For estimating genomic breeding values, we used the model (2) above with the following assumptions;

u was the vector of additive genetic effects of only genotyped individuals and Z was the incidence matrix of u. It was assumed that u ~ N (0, Gσa2), where G was the genomic relationship matrix constructed using SNP information as described by VanRaden [15]:

\( \mathbf{G}=\frac{\mathbf{M}{\mathbf{M}}^{\prime }}{2{\sum}_{\mathrm{i}=1}^{\mathrm{m}}{\mathrm{p}}_{\mathrm{i}}\ \left(1-{\mathrm{p}}_{\mathrm{i}}\right)} \), where m is the total number of markers (34,460), pi is the allelic frequency of ith marker and M is the matrix of centered genotypes.
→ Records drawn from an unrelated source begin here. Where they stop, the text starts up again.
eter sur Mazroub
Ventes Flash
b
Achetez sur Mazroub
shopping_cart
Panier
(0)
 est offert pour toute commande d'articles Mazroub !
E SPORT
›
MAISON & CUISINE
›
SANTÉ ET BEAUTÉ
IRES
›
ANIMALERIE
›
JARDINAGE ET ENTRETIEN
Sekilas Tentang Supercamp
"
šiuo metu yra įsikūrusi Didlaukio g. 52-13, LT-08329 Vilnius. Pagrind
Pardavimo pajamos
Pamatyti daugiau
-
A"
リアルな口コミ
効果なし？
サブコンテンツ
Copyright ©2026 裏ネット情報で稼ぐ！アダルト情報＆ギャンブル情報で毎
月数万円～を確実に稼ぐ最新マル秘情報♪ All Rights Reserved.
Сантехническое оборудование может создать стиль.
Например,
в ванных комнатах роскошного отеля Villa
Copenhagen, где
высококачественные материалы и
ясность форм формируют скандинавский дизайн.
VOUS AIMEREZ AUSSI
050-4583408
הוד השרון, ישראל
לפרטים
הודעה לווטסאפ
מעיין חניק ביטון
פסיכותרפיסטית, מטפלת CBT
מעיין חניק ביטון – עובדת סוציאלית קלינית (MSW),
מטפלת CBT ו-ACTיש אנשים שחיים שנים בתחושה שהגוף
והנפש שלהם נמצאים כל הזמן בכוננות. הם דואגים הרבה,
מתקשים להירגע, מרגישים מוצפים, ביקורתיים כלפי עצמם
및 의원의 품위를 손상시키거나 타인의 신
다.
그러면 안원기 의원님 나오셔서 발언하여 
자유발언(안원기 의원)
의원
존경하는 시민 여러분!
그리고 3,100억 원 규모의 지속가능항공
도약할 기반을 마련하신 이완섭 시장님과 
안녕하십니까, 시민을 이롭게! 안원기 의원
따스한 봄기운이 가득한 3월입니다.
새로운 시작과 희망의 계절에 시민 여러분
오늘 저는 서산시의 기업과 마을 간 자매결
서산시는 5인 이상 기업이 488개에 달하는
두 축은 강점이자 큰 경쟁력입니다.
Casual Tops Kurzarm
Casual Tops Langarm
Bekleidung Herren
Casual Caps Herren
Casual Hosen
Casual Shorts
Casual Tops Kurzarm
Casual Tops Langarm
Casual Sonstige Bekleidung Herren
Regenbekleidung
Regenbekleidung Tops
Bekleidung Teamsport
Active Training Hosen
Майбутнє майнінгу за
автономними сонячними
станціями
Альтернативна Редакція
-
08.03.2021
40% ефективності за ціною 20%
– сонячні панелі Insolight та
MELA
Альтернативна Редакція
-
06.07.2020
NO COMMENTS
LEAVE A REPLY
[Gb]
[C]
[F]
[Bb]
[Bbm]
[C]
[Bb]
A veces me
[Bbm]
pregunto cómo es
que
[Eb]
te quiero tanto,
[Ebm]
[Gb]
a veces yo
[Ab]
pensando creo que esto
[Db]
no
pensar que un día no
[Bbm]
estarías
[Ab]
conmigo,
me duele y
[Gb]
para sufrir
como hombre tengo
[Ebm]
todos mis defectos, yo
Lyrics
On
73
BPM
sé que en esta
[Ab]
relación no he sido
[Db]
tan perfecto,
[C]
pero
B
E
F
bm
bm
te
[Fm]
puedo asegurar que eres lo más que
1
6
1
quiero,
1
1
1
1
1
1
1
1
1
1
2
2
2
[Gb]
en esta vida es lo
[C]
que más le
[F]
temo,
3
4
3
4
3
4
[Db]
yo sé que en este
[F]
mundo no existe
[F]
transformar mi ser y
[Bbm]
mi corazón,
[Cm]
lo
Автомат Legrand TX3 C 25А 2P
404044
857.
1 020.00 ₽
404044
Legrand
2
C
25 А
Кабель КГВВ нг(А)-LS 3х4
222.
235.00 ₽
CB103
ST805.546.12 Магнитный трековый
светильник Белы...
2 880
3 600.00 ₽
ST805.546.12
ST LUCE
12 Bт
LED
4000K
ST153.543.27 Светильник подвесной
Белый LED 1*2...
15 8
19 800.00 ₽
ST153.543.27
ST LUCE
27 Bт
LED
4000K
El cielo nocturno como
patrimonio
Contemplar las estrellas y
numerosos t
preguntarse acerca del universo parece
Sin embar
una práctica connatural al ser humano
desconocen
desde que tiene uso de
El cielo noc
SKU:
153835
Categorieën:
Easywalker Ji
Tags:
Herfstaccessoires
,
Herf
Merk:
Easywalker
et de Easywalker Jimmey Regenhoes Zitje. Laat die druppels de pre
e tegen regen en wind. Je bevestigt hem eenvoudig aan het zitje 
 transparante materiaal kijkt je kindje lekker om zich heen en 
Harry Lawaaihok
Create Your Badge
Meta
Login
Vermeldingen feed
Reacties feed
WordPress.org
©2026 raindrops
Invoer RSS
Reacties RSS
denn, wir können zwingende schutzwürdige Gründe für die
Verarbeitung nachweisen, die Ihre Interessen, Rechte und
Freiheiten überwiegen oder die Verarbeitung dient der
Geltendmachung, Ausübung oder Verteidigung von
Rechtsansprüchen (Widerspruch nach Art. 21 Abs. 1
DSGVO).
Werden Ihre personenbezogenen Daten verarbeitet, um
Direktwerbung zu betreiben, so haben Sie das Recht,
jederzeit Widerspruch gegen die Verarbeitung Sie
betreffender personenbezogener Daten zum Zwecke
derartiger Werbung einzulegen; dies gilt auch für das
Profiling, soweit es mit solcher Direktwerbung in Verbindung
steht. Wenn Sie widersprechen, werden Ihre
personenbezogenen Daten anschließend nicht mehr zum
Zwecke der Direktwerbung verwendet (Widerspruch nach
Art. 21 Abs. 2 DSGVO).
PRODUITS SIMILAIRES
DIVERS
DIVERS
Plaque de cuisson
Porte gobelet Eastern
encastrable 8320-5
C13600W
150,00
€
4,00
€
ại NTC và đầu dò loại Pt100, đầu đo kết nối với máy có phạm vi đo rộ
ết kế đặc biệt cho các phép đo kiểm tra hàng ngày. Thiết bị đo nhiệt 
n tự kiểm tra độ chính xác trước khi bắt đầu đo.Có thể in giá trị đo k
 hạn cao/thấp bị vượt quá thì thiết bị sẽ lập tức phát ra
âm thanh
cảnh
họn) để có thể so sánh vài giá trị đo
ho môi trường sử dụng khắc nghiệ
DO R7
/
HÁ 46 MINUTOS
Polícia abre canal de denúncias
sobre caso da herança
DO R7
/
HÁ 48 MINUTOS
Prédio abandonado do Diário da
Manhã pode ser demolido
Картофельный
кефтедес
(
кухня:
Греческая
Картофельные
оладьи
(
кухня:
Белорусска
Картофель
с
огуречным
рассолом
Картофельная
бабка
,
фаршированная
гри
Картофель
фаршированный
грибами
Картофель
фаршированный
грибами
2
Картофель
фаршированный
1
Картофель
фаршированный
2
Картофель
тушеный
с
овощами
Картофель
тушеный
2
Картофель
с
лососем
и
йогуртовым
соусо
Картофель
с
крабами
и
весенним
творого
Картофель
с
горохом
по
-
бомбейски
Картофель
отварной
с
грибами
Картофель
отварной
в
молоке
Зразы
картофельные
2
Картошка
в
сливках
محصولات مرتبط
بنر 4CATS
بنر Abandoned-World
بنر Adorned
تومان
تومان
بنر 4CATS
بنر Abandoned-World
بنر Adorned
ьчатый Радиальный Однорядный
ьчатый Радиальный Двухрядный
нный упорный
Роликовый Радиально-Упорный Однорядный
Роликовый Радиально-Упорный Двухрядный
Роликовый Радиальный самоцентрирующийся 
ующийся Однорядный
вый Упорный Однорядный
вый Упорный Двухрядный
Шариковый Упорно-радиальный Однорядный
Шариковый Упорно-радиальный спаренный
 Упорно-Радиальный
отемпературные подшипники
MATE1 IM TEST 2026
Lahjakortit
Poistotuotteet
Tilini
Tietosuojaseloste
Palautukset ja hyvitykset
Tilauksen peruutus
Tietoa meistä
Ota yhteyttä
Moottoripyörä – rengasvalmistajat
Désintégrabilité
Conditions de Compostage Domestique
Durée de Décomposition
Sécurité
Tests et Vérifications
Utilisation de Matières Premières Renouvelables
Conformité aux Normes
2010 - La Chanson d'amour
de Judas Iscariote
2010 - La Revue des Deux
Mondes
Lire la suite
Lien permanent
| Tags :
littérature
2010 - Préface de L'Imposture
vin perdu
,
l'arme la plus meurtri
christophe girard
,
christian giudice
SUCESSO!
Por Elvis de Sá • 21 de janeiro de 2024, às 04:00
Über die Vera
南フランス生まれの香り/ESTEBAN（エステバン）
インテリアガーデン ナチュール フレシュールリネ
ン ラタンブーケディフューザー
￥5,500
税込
Single-step genomic best linear unbiased prediction (ssGBLUP) model

In the ssGBLUP method, the statistical model was similar to that used for traditional evaluation; however, the non-genotyped and genotyped animals were simultaneously included in the hybrid relationship matrix of H that was a combination of A (numerator relationship matrix) and G (the genomic relationship matrix) matrices. The inverse of the H matrix was obtained as the following equation [51, 52] and by employing preGSf90 software [53]:

$$ {\mathbf{H}}^{-1}={\mathbf{A}}^{-1}+\left[\begin{array}{cc}\mathbf{0}& \mathbf{0}\\ {}\mathbf{0}& {\left(0.95\mathbf{G}+0.05{\mathbf{A}}_{\mathbf{22}}\right)}^{-1}-{\mathbf{A}}_{22}^{-1}\end{array}\right] $$

Where A22 is the numerator relationship matrix for genotyped animals.

Validation and prediction of accuracy

In this study, the accuracy and unbiasedness of prediction were obtained using five-fold cross-validation sets for all traits. Genotyped individuals were assigned to five mutually exclusive groups for cross-validation. K-means clustering, according to pedigree relationship coefficients, was used to minimize the relatedness between training and validation sets [54]. The five groups included 360, 356, 174, 466, and 167 individuals, respectively. Each group was used as the validation set, while the remaining genotyped individuals were included in the training set. When using the ssGBLUP and PBLUP methods with phenotypes of all animals, non-genotyped individuals were included in the training set. For each validation set, the prediction accuracy was calculated as the correlation between the vector of adjusted phenotypes and the vector of estimated breeding values, divided by the square root of trait heritability. Regressions of adjusted phenotype on the EBV and the root of mean square error (RMSE) were calculated for all prediction methods.